‘What do you think, Bankson?’ Fen said. ‘Yes or no on the rain being forced from the earth? Is the good scientist allowed artistic license?’
I chose to continue reading. It was the Dobu section. Fen was the only anthropologist to have ever studied the Dobu, so Helen’s entire portrait of the culture came from his monograph published in Oceania and a series of interviews she conducted with him in New York. I braced myself for Fen’s protests, but he cheered Helen on as she plunged into a disturbing description of a lawless society whose chief virtues were ill will and treachery. Instead of an open communal dance plaza, the center of the village was a graveyard. Instead of communal gardens, each family planted its own yams on rocky private terrain and relied on magic and magic alone for their growth, believing that the yam tubers wandered at night below the ground and only charms and countercharms would entice them home—that the growth of one’s garden depended solely on magic, and not on the amount of seeds one planted.
‘That cannot be true,’ Nell said, slapping the page.
‘Are you doubting your dear friend Helen or your beloved husband or both?’
‘This wasn’t in your monograph. Did you tell her this?’
‘Of course I did.’
‘And you honestly believe that the Dobu did not see a correlation between number of seeds and number of crops?’
‘That is correct.’
I hurried on. Because there was never enough food and they were often half starving, the Dobu had developed a great many superstitions around cultivation. They also felt that the yams didn’t like playing, singing, laughing, or any form of happiness, but that having sex in the garden was essential for growth. Wives were always blamed for the death of their spouse, and it was believed that women could leave their sleeping bodies and do deadly deeds, and as a result, women were deeply feared. They were also deeply desired, and no woman without a chaperone was safe from male advances. They were prudish and reluctant to discuss sex, but they had a lot of it and reported great satisfaction. Mutual sexual satisfaction was important to the Dobu. I could feel my skin burning as I read. Fortunately Fen was concentrating on Helen’s words too closely to tease me about it. One of their most important spells was the spell of invisibility, used primarily for thieving and adultery.
‘They taught me that one,’ Fen said. ‘I still know it by heart.

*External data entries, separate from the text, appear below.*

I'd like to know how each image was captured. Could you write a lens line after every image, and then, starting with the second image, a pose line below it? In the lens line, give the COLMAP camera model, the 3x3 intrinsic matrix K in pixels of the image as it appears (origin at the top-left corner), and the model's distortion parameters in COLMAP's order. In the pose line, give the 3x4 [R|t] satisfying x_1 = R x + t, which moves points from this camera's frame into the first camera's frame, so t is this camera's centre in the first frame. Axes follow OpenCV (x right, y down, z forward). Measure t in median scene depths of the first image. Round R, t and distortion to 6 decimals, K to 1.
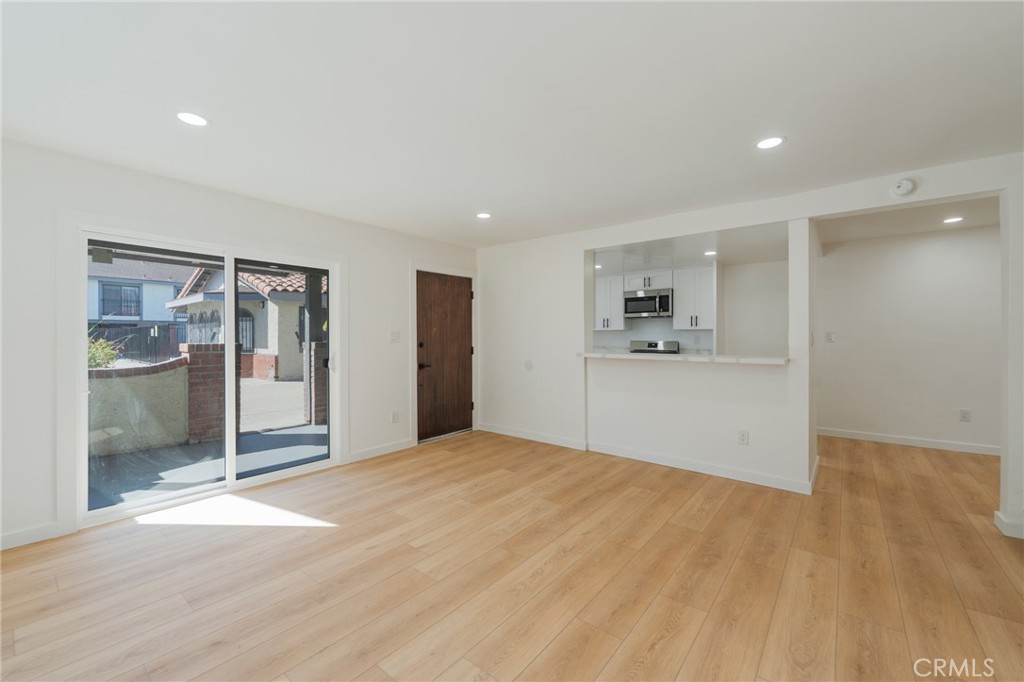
lens RADIAL K [[408.2, 0, 516.4], [0, 408.2, 339.5], [0, 0, 1]] dist [-0.002147, -0.000370]
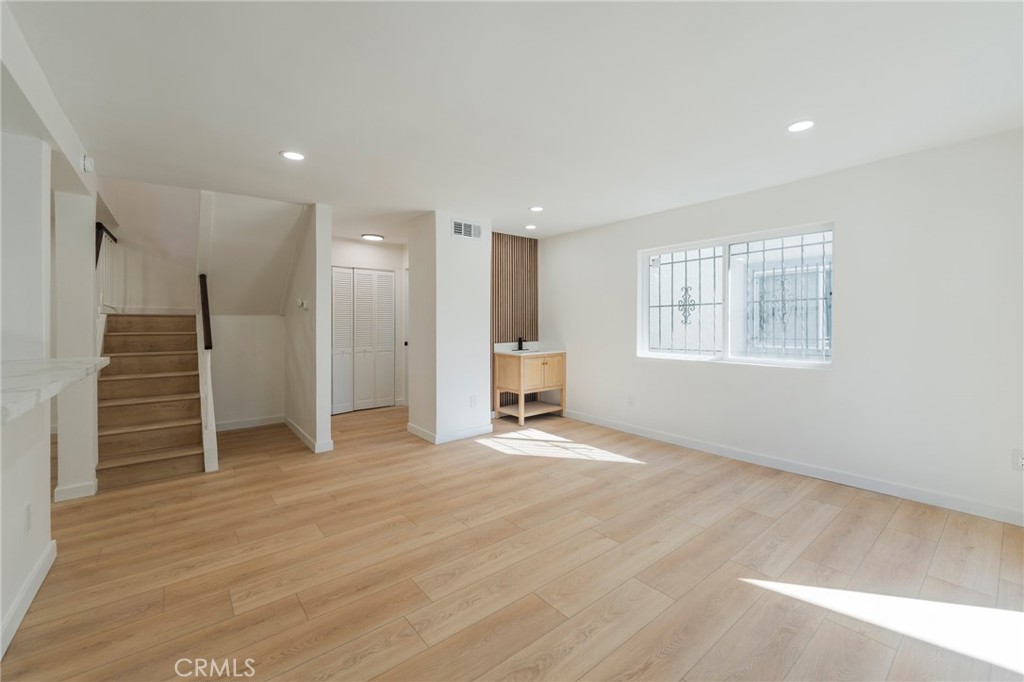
lens RADIAL K [[411.8, 0, 512.7], [0, 411.8, 326.0], [0, 0, 1]] dist [0.000542, -0.000080]
pose [[-0.976456, 0.002160, 0.215705, -0.184462], [0.005647, 0.999863, 0.015552, -0.011483], [-0.215642, 0.016404, -0.976335, 1.552424]]
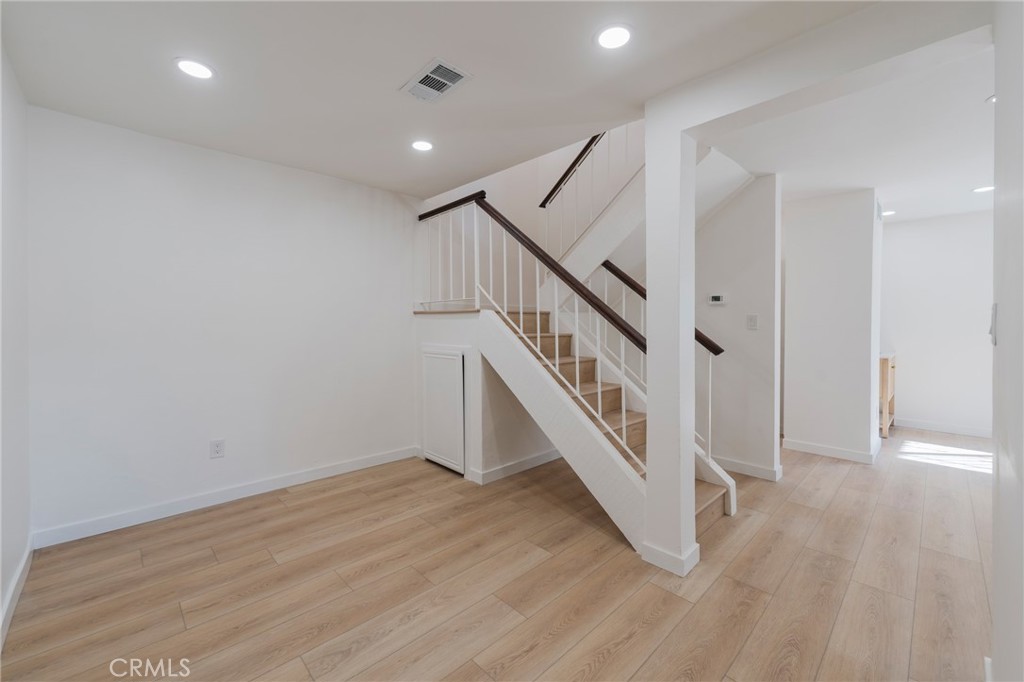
lens RADIAL K [[416.3, 0, 513.6], [0, 416.3, 333.5], [0, 0, 1]] dist [-0.000434, -0.000303]
pose [[-0.992951, 0.005402, 0.118398, 1.214745], [0.009226, 0.999452, 0.031774, -0.014520], [-0.118162, 0.032642, -0.992458, 1.547513]]
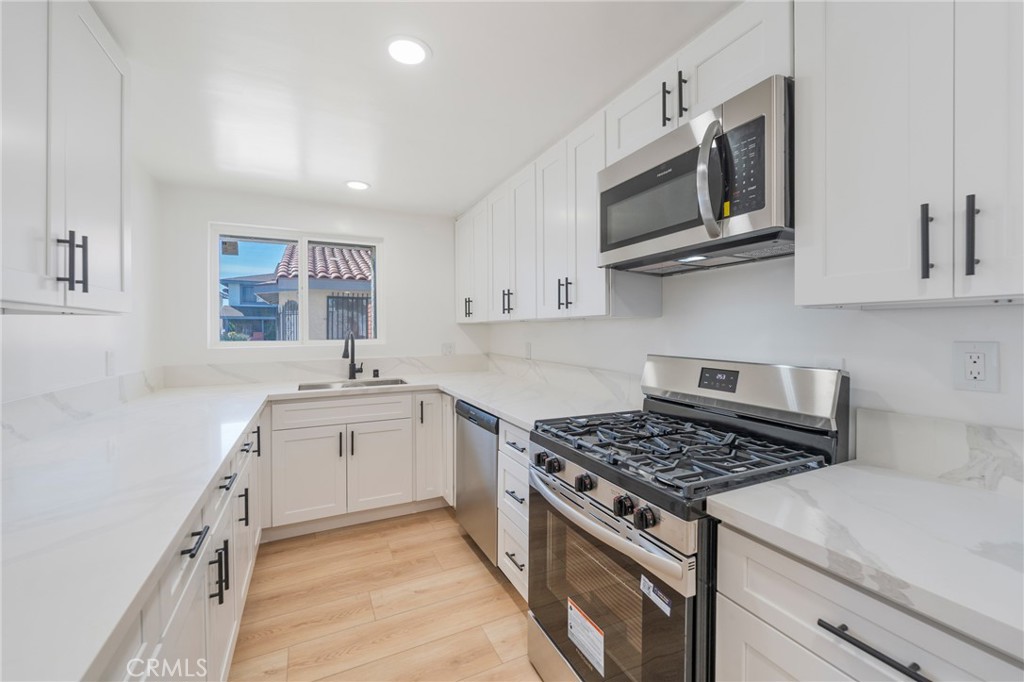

Come in handy someday.’
‘ “The Dobuan,” Helen concluded, “lives out without repression man’s worst nightmares of the ill-will of the universe.” ’
‘I think they’re the most terrifying people I’ve ever read about,’ I said.

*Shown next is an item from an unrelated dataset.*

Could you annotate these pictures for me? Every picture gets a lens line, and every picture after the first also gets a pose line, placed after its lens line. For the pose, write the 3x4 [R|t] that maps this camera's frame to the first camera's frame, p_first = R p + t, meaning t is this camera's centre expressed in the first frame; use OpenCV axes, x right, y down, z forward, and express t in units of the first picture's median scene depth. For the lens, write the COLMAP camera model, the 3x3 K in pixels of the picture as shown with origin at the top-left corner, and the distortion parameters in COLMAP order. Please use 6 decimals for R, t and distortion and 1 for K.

‘Fen was a little unstable when I met him,’ Nell said. ‘His eyes were like this.’ She stretched her eyelids as open as possible.
‘I’d been frightened out of my mind every day for two years,’ he said.
‘I wouldn’t have lasted half that,’ I said, but it occurred to me that the Dobu sounded a lot like him: his paranoid streak, his dark humor, his distrust of pleasure, his secrecy. I couldn’t help questioning the research. When only one person is the expert on a particular people, do we learn more about the people or the anthropologist when we read the analysis? As usual, I found myself more interested in that intersection than anything else.
At some point Fen brought out cans of sardines and apricots that we ate with our fingers, our stomachs suddenly as ravenous as our minds. We all had our notebooks out by then, making notes for Helen and notes for ourselves, and everything got stained as we tried to read and write and argue and eat all at the same time.